The Lilliputian workshop was on a raised platform consisting of many levels and many of the gnomes’ heads almost touched the joists of the floor framing above. The place was busy with activity and there may have been music to accompany this chamber of industry. I was stunned that human hands could create such an extraordinary dreamlike panorama and to do have had this occur in a basement in a not-very-well-to-do neighborhood was even more unexpected. As I think back on it, the event seemed more like a dream than real, but I am certain I went there, met the ingenious creator of this subterranean workplace and am certain I saw this unbelievable fabrication. The hours, the ingenuity, the dedication. I wonder whether it ever made it into the papers or on the radio or whether it remained a hidden phenomenon known only to a few adults and their incredulous children.
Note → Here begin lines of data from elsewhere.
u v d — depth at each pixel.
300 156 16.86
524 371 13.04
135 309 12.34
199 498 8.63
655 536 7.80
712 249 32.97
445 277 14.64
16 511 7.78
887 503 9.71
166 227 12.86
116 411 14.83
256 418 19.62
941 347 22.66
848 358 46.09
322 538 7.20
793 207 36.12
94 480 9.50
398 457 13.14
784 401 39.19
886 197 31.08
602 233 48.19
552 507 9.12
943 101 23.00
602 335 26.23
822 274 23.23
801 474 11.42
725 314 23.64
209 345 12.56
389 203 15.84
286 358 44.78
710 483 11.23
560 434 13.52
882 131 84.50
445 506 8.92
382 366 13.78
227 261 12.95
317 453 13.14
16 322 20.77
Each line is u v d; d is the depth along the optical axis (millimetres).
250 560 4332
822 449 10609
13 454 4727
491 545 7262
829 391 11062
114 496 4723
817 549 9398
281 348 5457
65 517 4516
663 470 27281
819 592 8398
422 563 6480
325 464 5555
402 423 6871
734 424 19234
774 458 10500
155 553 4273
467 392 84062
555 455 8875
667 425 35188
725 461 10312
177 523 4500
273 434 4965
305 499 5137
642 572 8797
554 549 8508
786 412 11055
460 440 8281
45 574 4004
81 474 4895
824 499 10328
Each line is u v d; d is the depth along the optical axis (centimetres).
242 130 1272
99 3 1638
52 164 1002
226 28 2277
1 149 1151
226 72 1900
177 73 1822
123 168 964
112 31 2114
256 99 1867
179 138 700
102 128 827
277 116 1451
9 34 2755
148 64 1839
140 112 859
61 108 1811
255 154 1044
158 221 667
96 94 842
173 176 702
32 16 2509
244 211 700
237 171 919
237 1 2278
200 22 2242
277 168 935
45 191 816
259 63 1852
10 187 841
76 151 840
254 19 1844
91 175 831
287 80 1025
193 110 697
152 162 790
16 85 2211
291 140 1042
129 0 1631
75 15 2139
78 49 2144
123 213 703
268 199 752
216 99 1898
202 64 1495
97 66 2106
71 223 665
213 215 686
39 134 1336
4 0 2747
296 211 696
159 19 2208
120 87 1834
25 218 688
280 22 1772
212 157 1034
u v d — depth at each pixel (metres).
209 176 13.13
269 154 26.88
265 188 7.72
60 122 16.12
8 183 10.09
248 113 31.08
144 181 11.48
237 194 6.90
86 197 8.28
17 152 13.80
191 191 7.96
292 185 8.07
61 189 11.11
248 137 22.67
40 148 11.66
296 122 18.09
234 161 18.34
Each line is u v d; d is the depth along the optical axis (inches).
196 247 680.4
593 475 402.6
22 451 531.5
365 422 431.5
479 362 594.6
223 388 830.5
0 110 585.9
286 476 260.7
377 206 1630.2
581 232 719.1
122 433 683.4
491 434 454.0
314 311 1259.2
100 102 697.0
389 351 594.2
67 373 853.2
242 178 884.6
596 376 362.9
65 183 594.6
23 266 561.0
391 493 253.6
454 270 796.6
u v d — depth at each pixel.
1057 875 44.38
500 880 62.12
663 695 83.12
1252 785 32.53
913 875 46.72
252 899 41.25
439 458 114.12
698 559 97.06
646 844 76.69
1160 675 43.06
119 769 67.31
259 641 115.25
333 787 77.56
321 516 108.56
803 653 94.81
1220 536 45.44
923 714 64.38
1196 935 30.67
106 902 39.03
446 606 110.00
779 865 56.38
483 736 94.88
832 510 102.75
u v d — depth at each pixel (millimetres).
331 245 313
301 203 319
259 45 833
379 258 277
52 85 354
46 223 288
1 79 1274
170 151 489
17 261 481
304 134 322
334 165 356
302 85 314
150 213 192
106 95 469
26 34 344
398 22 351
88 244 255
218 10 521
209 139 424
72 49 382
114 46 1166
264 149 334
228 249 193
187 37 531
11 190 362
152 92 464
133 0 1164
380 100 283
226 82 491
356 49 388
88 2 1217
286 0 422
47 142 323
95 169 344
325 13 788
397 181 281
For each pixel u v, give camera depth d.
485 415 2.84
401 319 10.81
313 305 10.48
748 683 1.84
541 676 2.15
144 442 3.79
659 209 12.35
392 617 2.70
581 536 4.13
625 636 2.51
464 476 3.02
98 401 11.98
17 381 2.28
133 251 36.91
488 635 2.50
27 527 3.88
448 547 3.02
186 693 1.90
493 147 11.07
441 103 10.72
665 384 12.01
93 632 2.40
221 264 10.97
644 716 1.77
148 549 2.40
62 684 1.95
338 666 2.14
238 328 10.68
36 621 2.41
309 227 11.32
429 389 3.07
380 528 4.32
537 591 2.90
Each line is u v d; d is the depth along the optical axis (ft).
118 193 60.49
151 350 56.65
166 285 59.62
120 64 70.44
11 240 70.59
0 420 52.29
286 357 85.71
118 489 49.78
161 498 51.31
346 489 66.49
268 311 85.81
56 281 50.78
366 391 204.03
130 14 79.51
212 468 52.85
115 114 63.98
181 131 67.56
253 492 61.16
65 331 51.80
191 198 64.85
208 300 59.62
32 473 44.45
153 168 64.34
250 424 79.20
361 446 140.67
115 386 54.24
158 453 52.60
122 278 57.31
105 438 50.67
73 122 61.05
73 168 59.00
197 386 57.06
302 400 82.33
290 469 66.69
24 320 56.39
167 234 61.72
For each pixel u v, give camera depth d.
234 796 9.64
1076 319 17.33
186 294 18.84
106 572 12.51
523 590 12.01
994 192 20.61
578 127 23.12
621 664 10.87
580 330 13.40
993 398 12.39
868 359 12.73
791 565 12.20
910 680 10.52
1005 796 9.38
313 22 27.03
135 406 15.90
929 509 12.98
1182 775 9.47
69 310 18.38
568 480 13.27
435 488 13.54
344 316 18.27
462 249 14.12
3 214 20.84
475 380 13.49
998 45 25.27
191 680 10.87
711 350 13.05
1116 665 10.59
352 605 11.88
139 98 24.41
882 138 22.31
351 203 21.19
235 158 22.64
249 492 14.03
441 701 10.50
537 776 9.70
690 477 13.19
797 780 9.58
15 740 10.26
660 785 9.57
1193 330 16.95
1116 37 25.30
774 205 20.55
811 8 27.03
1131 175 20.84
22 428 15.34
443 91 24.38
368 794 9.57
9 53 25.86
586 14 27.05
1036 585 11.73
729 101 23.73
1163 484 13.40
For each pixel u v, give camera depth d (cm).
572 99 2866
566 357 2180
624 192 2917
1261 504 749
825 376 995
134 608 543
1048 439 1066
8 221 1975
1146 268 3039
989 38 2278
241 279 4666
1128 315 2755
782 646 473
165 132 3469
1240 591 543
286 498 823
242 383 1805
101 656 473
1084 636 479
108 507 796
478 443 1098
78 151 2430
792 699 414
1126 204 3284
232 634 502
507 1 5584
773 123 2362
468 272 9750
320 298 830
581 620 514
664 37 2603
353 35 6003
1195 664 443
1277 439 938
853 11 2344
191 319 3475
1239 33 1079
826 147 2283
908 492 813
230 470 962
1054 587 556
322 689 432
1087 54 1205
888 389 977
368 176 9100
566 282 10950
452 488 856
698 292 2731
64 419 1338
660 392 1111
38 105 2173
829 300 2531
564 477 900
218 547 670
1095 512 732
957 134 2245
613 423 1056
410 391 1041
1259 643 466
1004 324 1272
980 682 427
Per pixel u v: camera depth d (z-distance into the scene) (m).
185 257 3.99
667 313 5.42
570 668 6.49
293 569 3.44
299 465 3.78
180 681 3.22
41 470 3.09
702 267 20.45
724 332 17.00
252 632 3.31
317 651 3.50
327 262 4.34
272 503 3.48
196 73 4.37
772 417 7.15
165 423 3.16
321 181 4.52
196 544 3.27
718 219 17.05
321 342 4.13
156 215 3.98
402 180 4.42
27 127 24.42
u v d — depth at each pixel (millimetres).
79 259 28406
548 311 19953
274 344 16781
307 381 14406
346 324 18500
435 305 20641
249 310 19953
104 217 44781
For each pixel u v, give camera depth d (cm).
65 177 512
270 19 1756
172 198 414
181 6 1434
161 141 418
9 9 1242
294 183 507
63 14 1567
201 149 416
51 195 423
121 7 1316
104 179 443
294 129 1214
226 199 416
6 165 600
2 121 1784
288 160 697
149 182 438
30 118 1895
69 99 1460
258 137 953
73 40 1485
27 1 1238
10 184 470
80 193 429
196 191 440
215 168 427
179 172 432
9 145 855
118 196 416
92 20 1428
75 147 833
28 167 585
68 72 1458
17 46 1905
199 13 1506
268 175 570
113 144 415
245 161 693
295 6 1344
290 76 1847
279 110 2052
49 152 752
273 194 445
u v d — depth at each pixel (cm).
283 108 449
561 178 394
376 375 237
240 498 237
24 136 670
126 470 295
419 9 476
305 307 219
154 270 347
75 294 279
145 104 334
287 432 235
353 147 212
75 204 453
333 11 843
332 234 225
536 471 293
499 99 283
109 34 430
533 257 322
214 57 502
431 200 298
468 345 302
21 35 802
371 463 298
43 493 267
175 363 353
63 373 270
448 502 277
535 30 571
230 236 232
So perhaps now you have some idea why it’s been difficult for me to clear my office of all the things that connect me to lives past and all the questions I never got to ask. Life is like thin sheets of seawater sweeping up across the beach then sliding back into the ocean, leaving behind a few gasping bubbles and a handful of sand crabs scurrying around in search of something not visible. You see the beach then it disappears behind a reflection of sky and clouds. Here one moment, gone the next.
Oh, do I wish my mother’s ashes could speak and tell me why Mom, and Hilly, and I were not swept out to sea in the 1944 hurricane that summer in Wildwood. I think it was the first time I experienced my mother as a woman separate from me, separate from my needs and wants.
I wish I could ask her why we survived, why we weren’t sucked into the sea like all the others. What could she tell me of those terrifying hours? I want to go back to Wildwood and experience it all again, but with the assurance, of course, that the outcome would not be changed by some malevolent writer of fiction invisible above the fury of those unforgettable, cyclonic clouds. World War II was winding down that year, and my mother had taken my brother and me to Wildwood, a seaside resort roughly halfway between Atlantic City and Cape May, for a week of vacation. My father, a private and inaccessible man, remained in Philadelphia attending to his law practice, and attending I presume to the skirts that fluttered on the streets of Center City. I guess he was happy to have some time alone, away from the family. He liked being alone, sitting in the sunroom, his pants open at the waist, the New York Times tented over his basketball belly, Beethoven on the radio, asleep, alone, unconnected to the living.
I think it was already afternoon when the cab carried us through the hot humid late summer air back to the small second floor apartment Mom had rented on the second floor of a beachfront cottage. A cab would seem an unlikely mode of transport given what I presume my father’s income was back then, but perhaps news of a storm was beginning to spread, and people spent what they needed to seek shelter. As we got out of the cab, enormous raindrops, the size of sand dollars, suddenly fell from the sky and hit the concrete pavement with splats as loud as machine gun fire. We dashed from the cab and raced up the exterior steps and into the security of our apartment, which consisted mostly of a single room with windows on three sides that faced the ocean. There were some closet sized bedrooms that faced back toward the bay. The wind was starting to whip up and the ocean looked troubled. Swells started far out near the horizon and rolled in like lines of tanks arriving for battle. The sun was in retreat, clouds marauding across the sky. It was as if a war-machine of nature had been sent to our shores from the war between nations on the far side of the Atlantic.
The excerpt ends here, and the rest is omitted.